RECORDED INFORMATION:
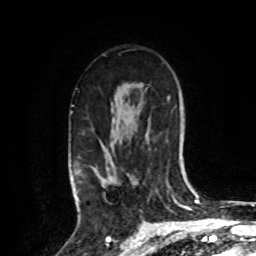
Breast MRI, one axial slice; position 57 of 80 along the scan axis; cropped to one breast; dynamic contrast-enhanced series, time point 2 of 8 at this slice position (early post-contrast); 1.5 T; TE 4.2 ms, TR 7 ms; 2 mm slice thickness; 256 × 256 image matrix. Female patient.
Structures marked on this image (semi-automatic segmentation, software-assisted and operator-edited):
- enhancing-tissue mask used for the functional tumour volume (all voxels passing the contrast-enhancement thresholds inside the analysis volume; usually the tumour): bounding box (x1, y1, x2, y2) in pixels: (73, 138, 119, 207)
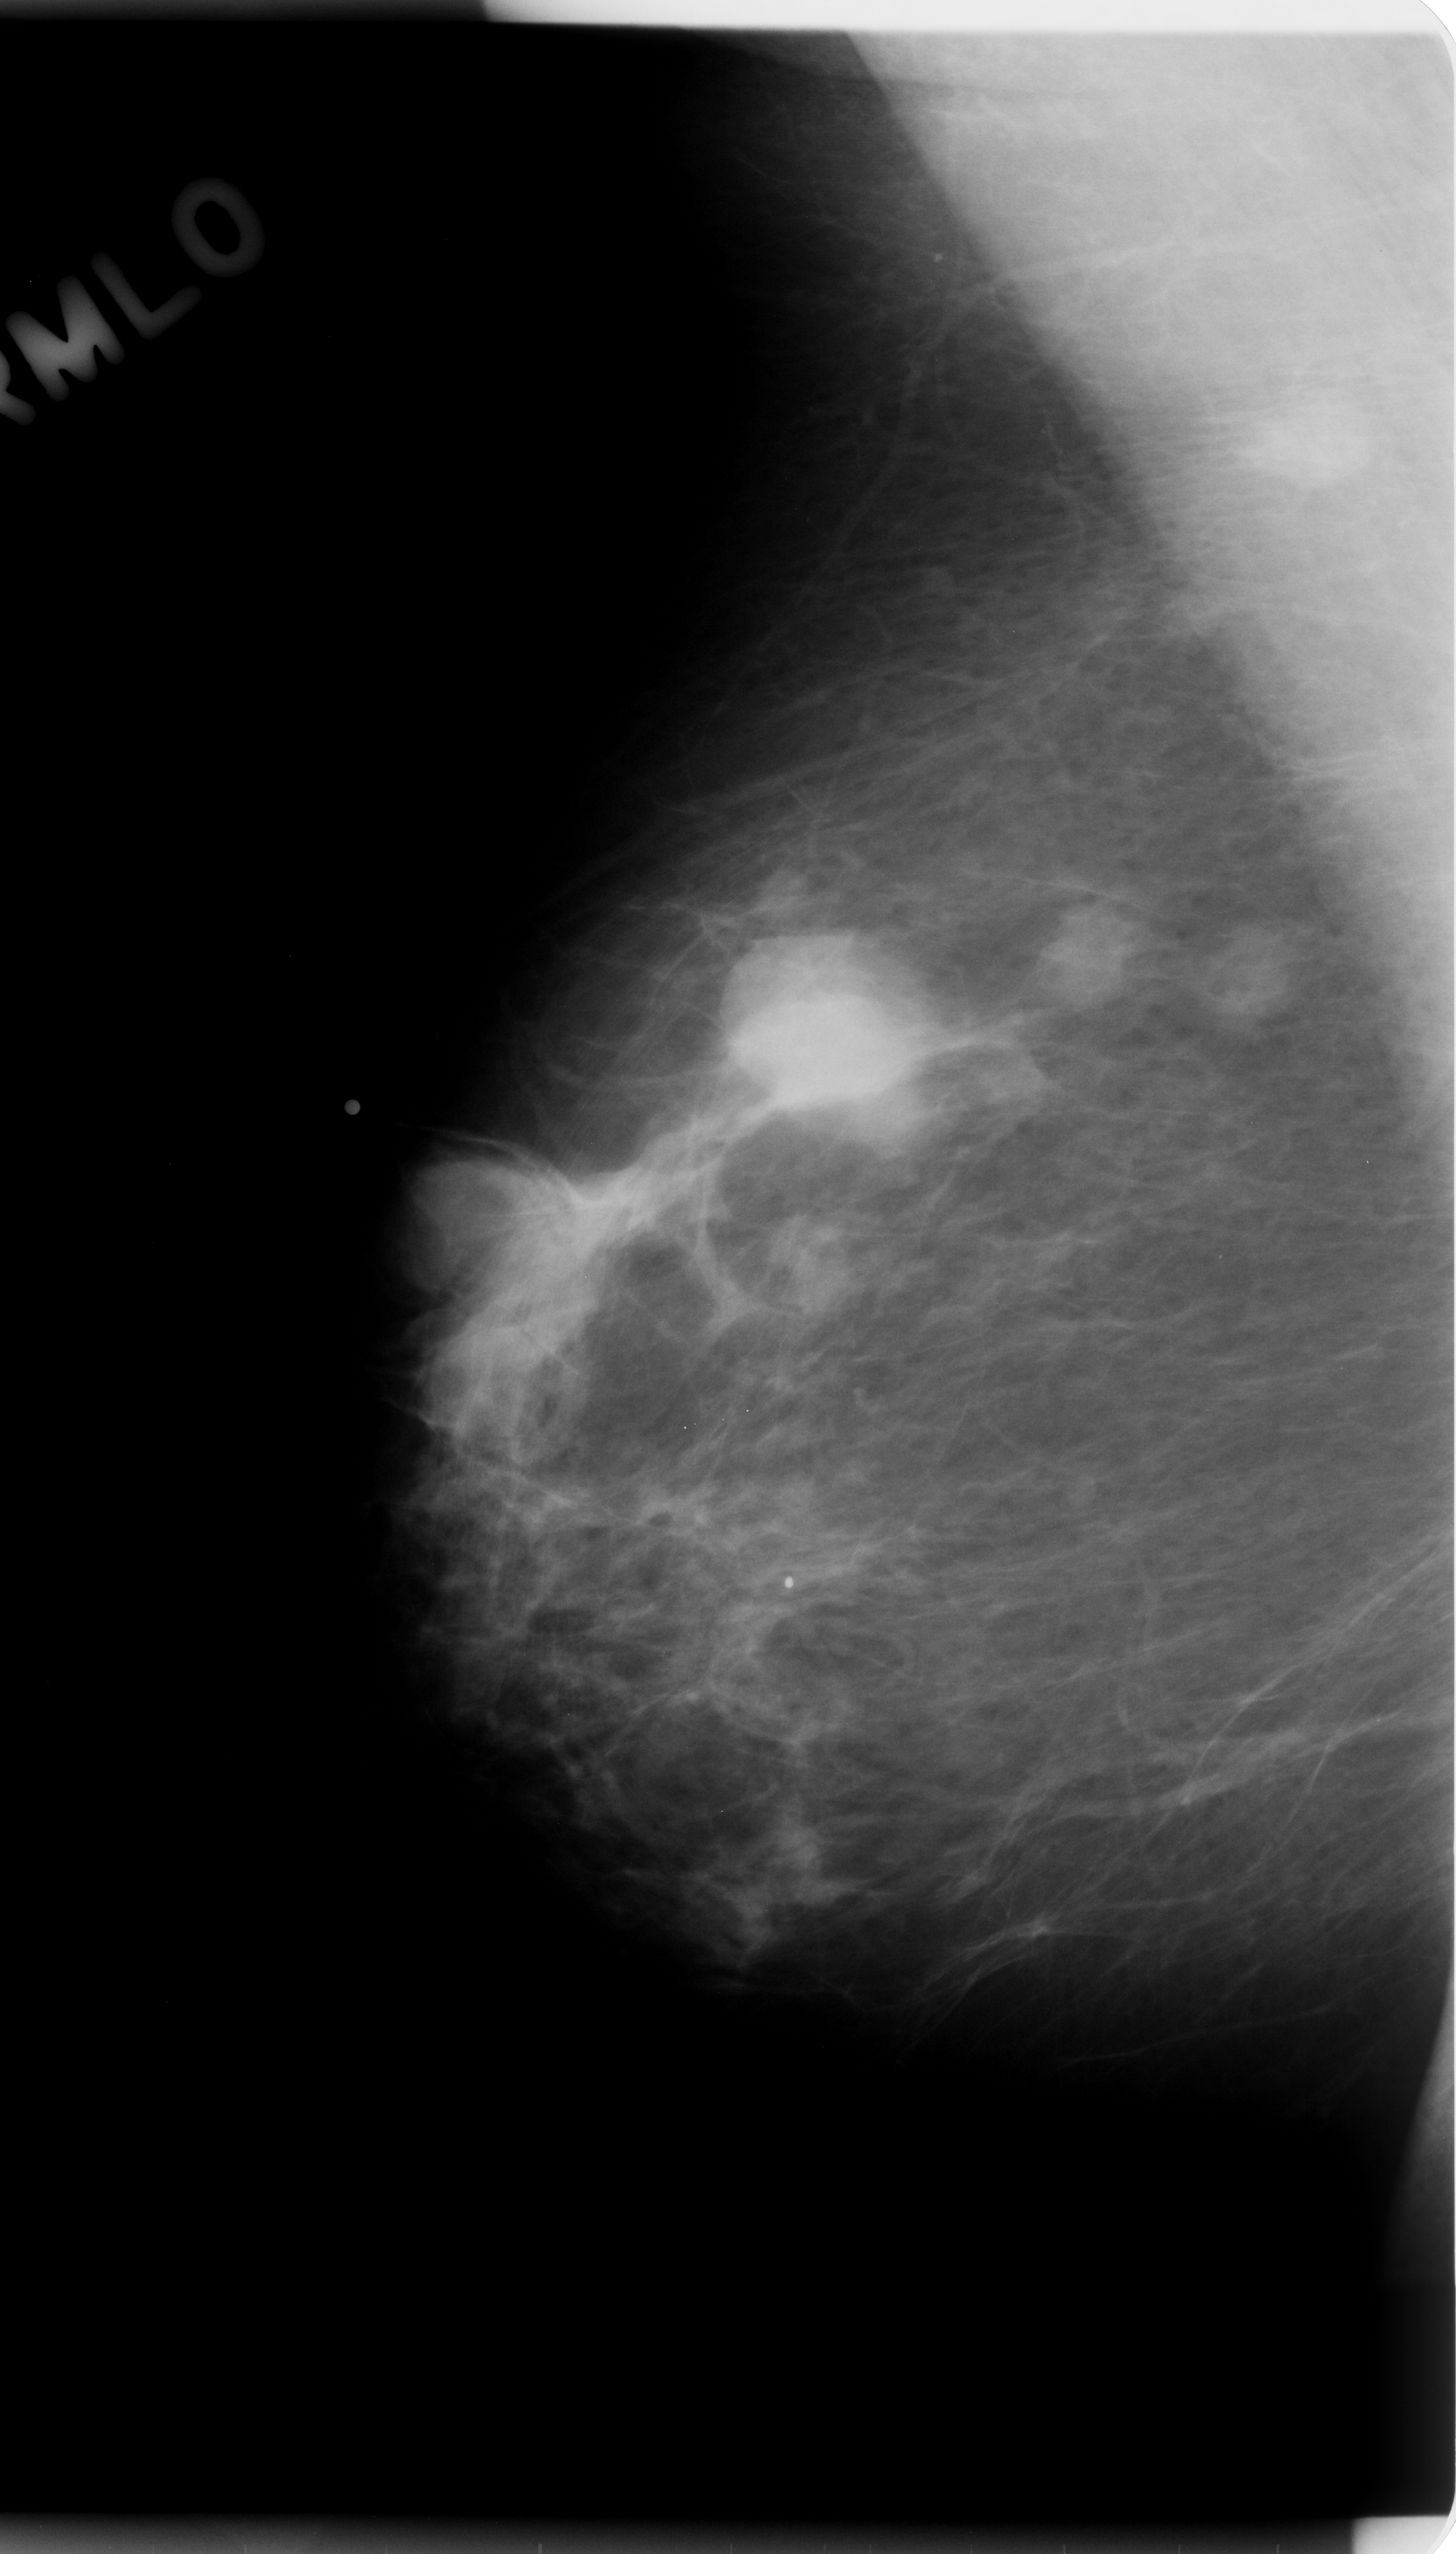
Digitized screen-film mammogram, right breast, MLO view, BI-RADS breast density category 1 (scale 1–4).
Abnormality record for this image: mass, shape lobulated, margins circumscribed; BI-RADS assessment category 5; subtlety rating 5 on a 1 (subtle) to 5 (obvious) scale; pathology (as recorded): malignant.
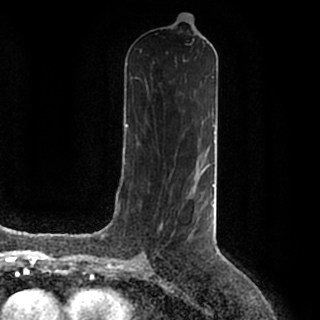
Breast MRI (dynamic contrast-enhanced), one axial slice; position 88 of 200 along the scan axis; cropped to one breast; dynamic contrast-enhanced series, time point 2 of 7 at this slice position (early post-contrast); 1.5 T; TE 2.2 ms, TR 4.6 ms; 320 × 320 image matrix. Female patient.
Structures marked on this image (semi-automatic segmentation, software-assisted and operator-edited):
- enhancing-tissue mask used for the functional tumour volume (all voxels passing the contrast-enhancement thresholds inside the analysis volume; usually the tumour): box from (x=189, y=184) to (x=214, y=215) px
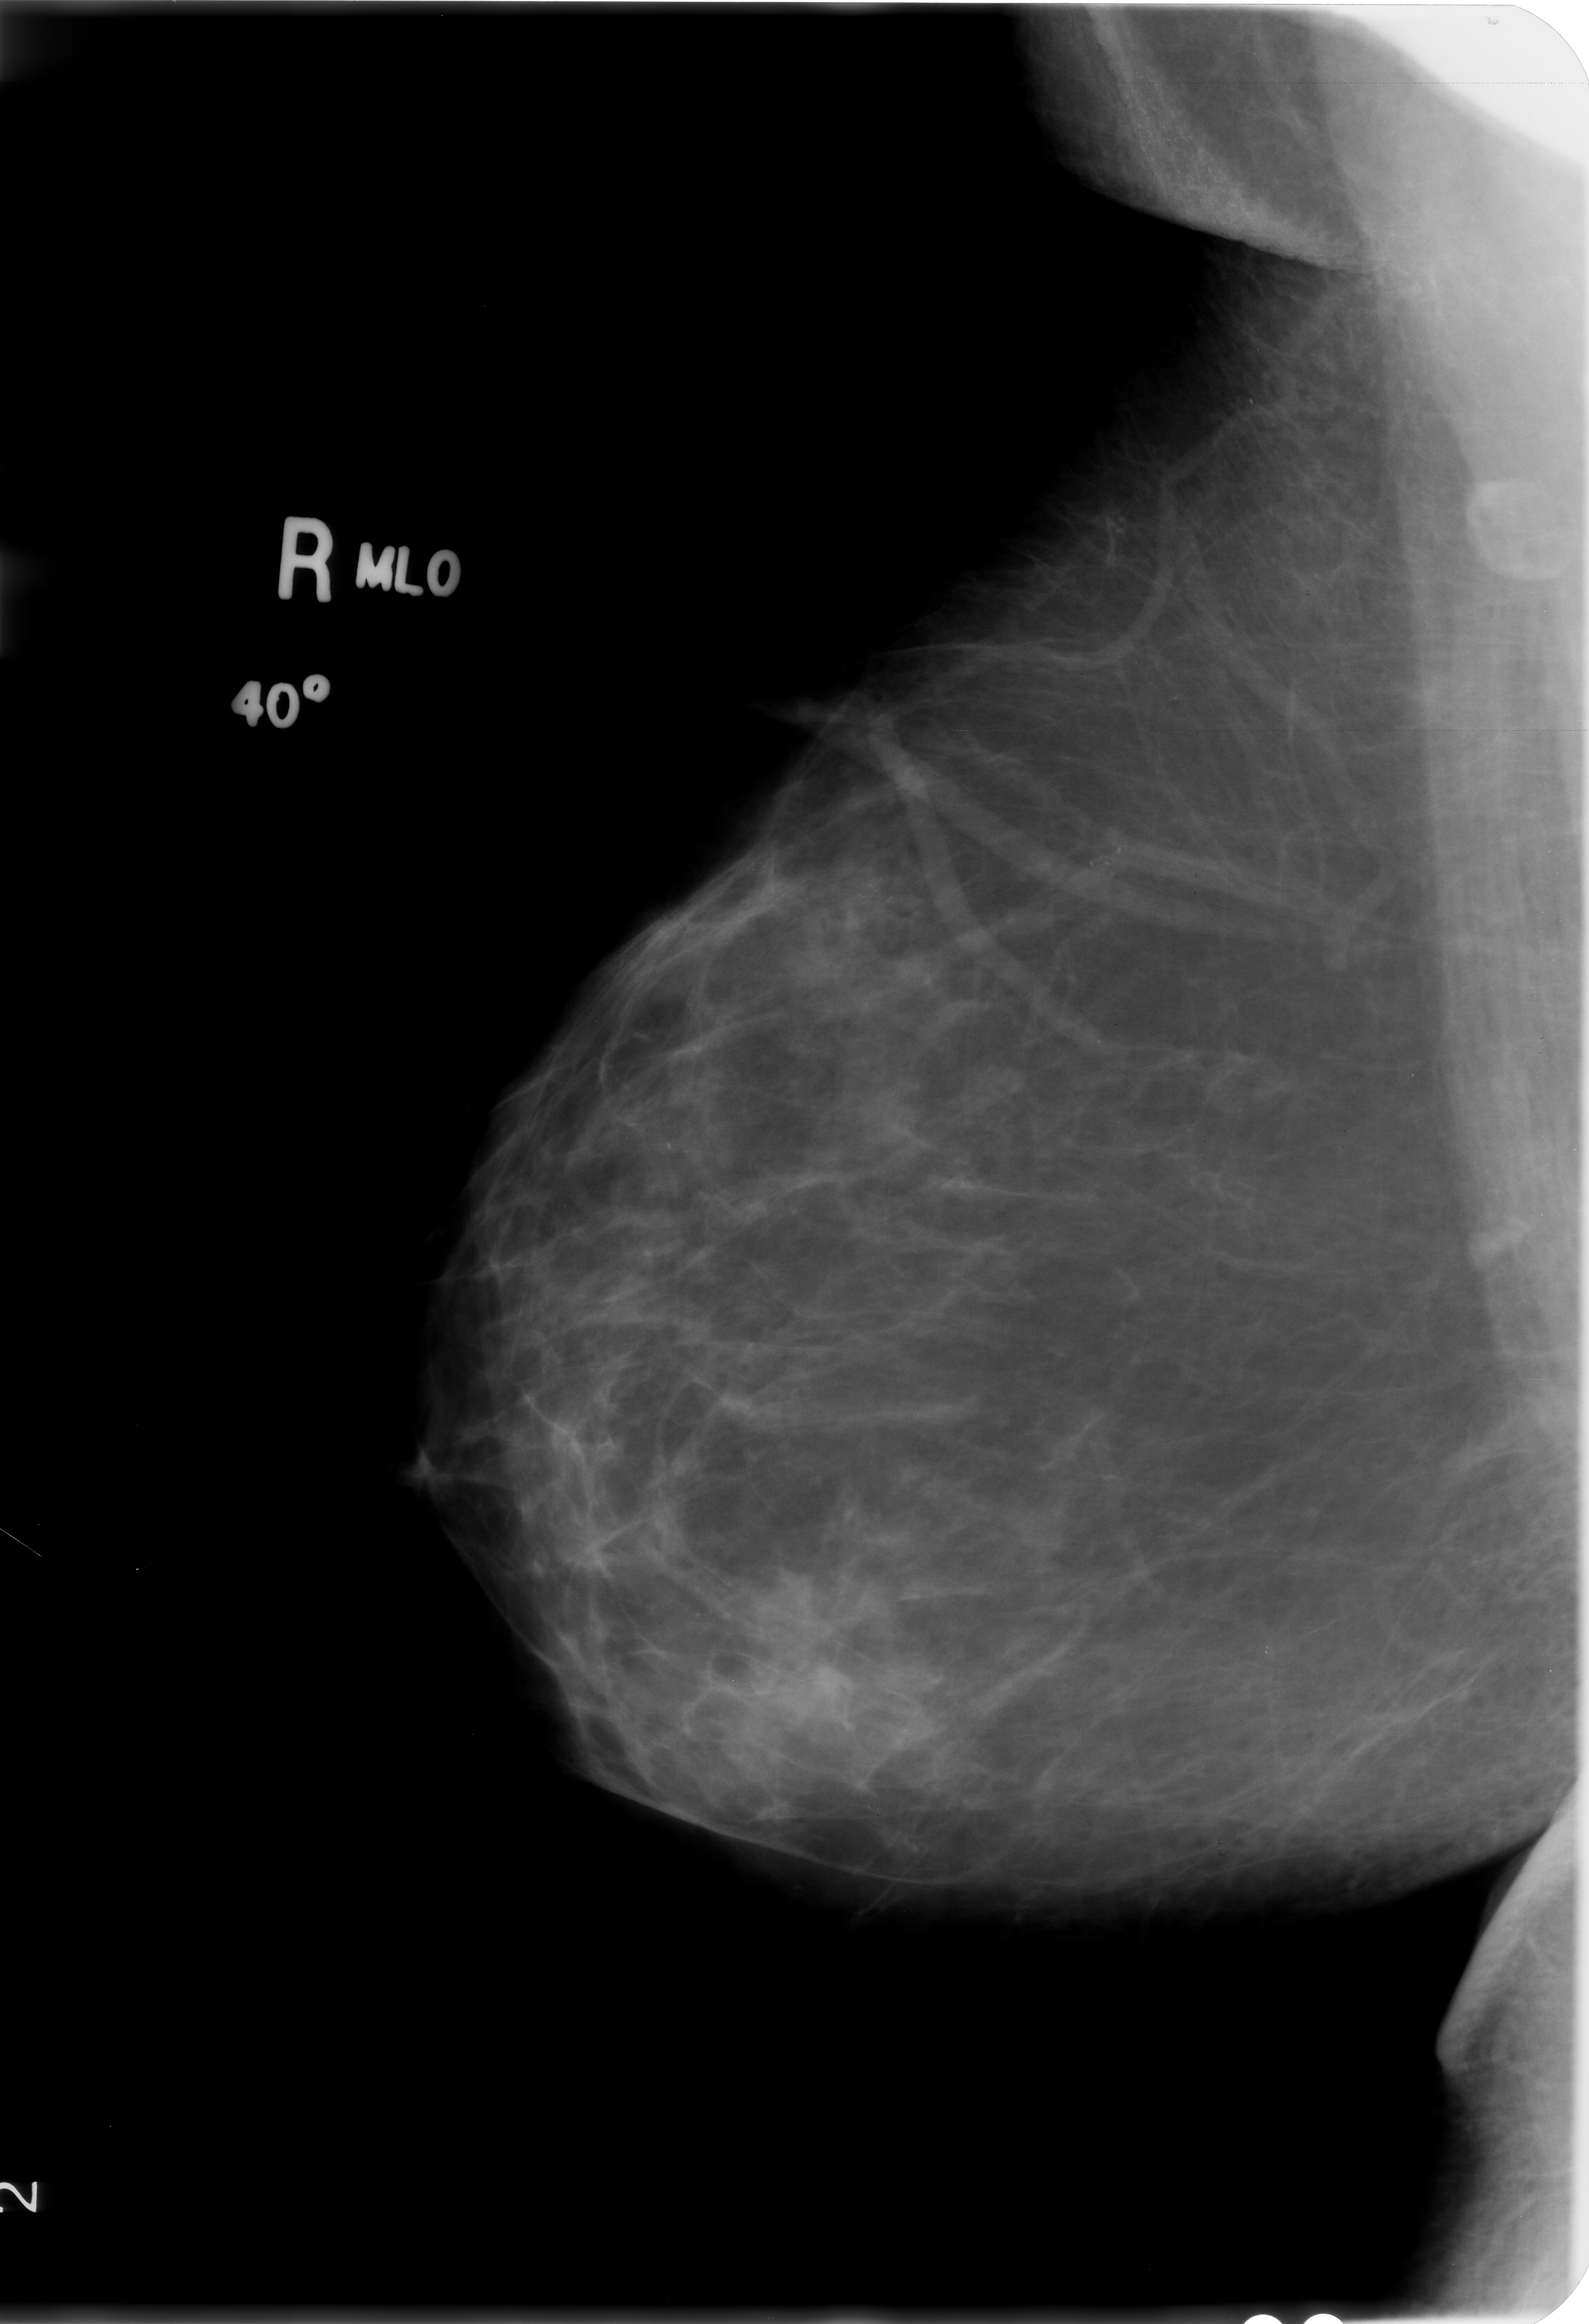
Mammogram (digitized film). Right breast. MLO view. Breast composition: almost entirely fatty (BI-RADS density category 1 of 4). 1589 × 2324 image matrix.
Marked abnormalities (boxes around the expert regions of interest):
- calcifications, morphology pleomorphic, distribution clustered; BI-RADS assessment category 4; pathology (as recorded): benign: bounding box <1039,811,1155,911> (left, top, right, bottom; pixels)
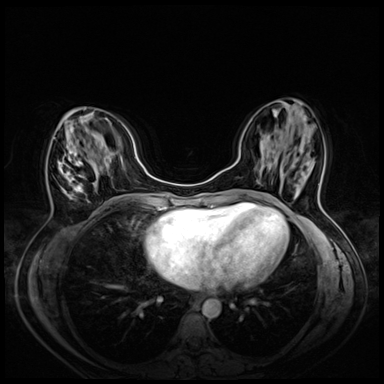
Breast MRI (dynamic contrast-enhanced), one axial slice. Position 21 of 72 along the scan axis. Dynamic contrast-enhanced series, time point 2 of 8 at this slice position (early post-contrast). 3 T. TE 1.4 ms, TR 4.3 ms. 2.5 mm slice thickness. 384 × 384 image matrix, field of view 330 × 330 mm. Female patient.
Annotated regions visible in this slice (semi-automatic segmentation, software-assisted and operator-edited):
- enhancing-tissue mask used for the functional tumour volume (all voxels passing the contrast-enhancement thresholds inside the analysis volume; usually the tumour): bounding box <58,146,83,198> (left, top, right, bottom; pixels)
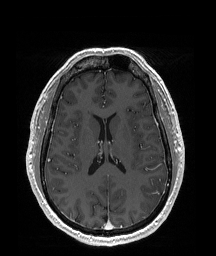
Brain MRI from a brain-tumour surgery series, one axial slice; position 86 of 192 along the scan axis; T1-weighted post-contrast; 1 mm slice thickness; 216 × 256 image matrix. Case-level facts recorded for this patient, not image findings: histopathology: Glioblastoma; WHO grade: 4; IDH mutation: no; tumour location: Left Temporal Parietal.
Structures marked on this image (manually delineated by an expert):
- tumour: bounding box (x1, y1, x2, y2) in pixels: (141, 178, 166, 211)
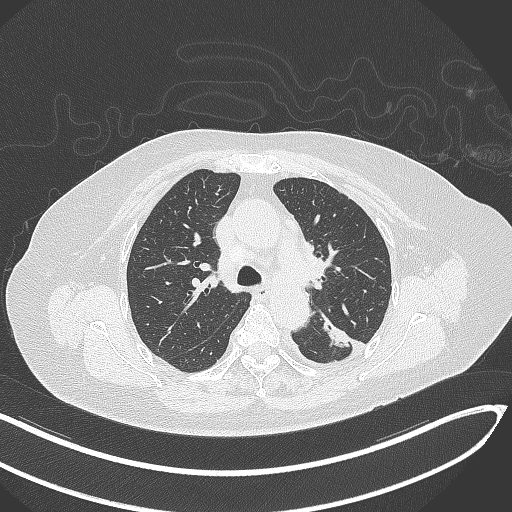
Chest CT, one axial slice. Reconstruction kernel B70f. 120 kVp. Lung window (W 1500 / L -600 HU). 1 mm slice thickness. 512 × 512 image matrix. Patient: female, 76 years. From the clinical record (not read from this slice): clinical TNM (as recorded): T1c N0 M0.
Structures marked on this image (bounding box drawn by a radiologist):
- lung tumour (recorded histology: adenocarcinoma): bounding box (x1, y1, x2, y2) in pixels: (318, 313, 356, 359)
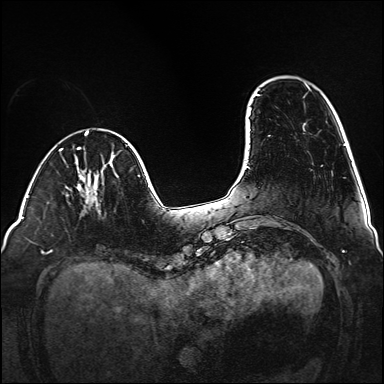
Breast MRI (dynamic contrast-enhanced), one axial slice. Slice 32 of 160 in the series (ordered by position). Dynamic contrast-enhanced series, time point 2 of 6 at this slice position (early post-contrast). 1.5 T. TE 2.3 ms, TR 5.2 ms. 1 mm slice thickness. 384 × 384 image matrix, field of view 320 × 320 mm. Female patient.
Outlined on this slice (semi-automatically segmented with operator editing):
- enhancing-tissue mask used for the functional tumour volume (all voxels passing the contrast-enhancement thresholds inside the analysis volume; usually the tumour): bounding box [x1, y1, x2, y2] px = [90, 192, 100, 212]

HOW TO COMPLETE THIS TASK: If a line in the records above holds the string "field", copy it out.

RESULT OF THE TASK:
Breast MRI (dynamic contrast-enhanced), one axial slice. Position 21 of 72 along the scan axis. Dynamic contrast-enhanced series, time point 2 of 8 at this slice position (early post-contrast). 3 T. TE 1.4 ms, TR 4.3 ms. 2.5 mm slice thickness. 384 × 384 image matrix, field of view 330 × 330 mm. Female patient.
Breast MRI (dynamic contrast-enhanced), one axial slice. Slice 32 of 160 in the series (ordered by position). Dynamic contrast-enhanced series, time point 2 of 6 at this slice position (early post-contrast). 1.5 T. TE 2.3 ms, TR 5.2 ms. 1 mm slice thickness. 384 × 384 image matrix, field of view 320 × 320 mm. Female patient.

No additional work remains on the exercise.